As a teenager, I was an active member of United Synagogue Youth (USY) and then went on to serve as a chapter adviser and youth director in the organization for several years. I also spent my first two years as an ordained Conservative rabbi working on the campus of the University of Michigan at its Hillel foundation. Thus, I have experience working with Jewish teens within the institution of USY as well as with alumni of that teen program once they became college students.

That experience allowed me to read Jesse Arm’s rant about Conservative Judaism through a different perspective than others. In his Times of Israel essay, “Why I’m now a former Conservative Jew,” Jesse explains that from his childhood until “24 hours ago” he classified himself as a Conservative Jew. What made him change his mind and then publish an essay just a short time after making this decision? He says that he became fed up with the entirety of Conservative Judaism because a group of high school students at a convention in Atlanta voted to change the language of a policy that is only in effect for a handful of leaders of that organization.

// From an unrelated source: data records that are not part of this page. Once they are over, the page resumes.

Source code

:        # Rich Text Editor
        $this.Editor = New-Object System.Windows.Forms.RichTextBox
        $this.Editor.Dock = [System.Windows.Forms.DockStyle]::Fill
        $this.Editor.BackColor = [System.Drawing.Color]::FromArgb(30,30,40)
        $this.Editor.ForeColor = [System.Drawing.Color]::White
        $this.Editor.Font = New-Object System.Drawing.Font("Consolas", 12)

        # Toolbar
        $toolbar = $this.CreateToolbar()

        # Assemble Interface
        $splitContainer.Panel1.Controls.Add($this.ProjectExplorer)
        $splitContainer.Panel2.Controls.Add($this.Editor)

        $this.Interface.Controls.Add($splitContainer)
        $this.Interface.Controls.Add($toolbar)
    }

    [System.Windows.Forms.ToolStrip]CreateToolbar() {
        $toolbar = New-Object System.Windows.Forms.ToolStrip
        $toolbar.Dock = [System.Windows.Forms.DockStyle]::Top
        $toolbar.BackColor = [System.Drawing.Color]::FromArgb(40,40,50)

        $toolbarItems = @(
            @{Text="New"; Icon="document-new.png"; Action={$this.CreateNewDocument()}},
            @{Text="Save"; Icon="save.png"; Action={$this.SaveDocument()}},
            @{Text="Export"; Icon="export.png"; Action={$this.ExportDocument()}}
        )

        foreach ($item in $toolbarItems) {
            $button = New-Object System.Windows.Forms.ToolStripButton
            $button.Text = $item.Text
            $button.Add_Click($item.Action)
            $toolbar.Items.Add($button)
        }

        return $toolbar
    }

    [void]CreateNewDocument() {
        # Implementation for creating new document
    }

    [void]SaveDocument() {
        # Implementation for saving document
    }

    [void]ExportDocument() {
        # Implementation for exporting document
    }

Some might chalk up this change in verbiage to semantics. For Jesse, it was enough to decide within 24 hours that he is no longer a Conservative Jew. Such a knee jerk reaction is not uncommon among college freshmen. As the campus rabbi at the University of Michigan a decade ago, I had a front row seat to watch eighteen-year-olds who had been raised in secular Jewish homes experiment with strict Orthodoxy. Conversely, I saw frum (religious) students who had grown up in Orthodox day schools try the Reform services on Friday night and begin to embrace that form of Jewish practice. I maintain that such experimentation with various manifestations of religious lifestyle is precisely one of the benefits of college life.

So, I’m not concerned that during semester break of his first year at the University of Michigan Jesse has decided that Conservative Judaism is no longer for him. I do however think that his decision to up and leave is based on a false pretext. USY is the youth arm of the Conservative movement. Its members voted last week to change the language of a policy that only applied to the organization’s board members. Interdating was a no-no for these teenage board members of USY over two decades ago when I served as a regional officer and it will continue to be after the policy’s language was changed. The only difference in the policy is that it went from a strict tone of forbiddance to a softer tone with positive language. I suppose we could say that the outcome is the same, but the tone is kinder and gentler.

What’s interesting is that Jesse felt comfortable in a Conservative movement in which many affiliated synagogues don’t forbid its adult board members from interdating let alone being intermarried. Is Jesse okay with the fact that USY had a policy enforcing kashrut observance on its officers, while the vast majority of Conservative synagogue do not have similar expectations on its adult officers?

As Jesse’s grandfather (a Conservative rabbi in Detroit whom I knew) could have told him, interdating is not as serious an offense as intermarriage. While there certainly have been marriages that began as teenage romances in USY, it remains uncommon. Furthermore, why is Jesse so concerned with this interdating policy for the leadership of his former youth group, but not for rank and file members?

Surely as a former leader of USY, Jesse understands that Conservative Judaism is built upon the philosophy that we can uphold the ancient tradition without having our feet stuck in cement. The Conservative Judaism that Jesse embraced as a high school student was not the same Conservative Judaism that his grandfather promoted. His grandfather was against women becoming rabbis in the Conservative movement or being counted in a minyan. Those major changes didn’t cause Jesse or his parents to run away from being Conservative Jews. In fact, USY still maintains the position that endogamy is best for the Jewish people. How do I know this? I asked the director of the organization.

The bottom line is that Jesse is throwing the baby out with the bathwater. He is confusing a change in the language of a policy that will never affect more than a small percentage of people within the Conservative movement. Lastly, I think it’s entirely possible that Jesse has conflated the Conservative movement (an institution with member congregations and affiliate groups) with Conservative Judaism. Even if he decides that he doesn’t like the language change in a policy for the leadership of the movement’s youth arm, that should not compel Jesse to no longer consider himself a Conservative Jew.